**What you will do:**
Go through the data and count the lines holding the string "debug". Write only the number.

**Material supplied:**
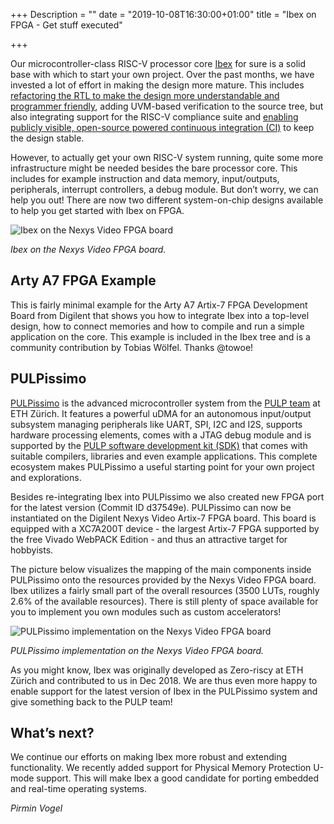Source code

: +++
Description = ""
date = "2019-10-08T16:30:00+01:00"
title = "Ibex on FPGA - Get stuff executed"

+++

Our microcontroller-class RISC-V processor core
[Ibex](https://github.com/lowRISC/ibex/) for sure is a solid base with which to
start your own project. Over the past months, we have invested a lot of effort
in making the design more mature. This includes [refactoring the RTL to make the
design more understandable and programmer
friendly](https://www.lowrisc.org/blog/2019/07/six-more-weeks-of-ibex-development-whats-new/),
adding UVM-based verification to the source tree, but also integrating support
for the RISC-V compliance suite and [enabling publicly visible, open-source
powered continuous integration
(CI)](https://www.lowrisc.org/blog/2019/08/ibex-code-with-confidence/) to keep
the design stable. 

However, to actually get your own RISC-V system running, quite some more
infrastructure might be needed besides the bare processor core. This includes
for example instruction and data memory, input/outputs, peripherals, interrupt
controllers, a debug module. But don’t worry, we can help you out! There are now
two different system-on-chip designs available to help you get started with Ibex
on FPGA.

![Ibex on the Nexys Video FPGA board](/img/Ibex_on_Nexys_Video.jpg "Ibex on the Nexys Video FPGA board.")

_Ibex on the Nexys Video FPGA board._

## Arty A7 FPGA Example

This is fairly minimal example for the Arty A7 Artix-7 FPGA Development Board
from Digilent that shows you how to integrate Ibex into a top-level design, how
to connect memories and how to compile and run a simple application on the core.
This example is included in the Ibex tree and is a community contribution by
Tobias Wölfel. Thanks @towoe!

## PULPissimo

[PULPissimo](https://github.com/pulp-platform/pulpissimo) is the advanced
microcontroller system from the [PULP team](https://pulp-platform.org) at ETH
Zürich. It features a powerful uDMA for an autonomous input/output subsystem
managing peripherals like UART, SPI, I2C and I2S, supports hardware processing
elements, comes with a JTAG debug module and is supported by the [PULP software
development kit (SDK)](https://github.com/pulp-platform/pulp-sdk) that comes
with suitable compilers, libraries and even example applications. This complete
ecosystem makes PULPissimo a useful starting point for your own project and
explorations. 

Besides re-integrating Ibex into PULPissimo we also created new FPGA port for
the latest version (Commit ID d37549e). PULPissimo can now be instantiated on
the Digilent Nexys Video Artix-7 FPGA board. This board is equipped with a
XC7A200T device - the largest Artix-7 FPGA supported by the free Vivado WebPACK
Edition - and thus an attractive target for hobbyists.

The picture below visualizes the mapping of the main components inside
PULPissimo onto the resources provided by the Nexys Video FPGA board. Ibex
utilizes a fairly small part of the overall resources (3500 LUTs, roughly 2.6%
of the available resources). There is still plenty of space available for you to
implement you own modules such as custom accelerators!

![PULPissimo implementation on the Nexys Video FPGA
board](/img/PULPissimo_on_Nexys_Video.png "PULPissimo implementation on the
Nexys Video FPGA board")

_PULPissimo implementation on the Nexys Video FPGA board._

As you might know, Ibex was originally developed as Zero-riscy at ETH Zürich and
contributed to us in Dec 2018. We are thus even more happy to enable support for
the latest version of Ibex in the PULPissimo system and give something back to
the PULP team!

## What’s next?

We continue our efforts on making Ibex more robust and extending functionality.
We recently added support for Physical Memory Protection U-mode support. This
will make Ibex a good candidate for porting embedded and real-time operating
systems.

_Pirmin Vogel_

**Finished exercise:**
2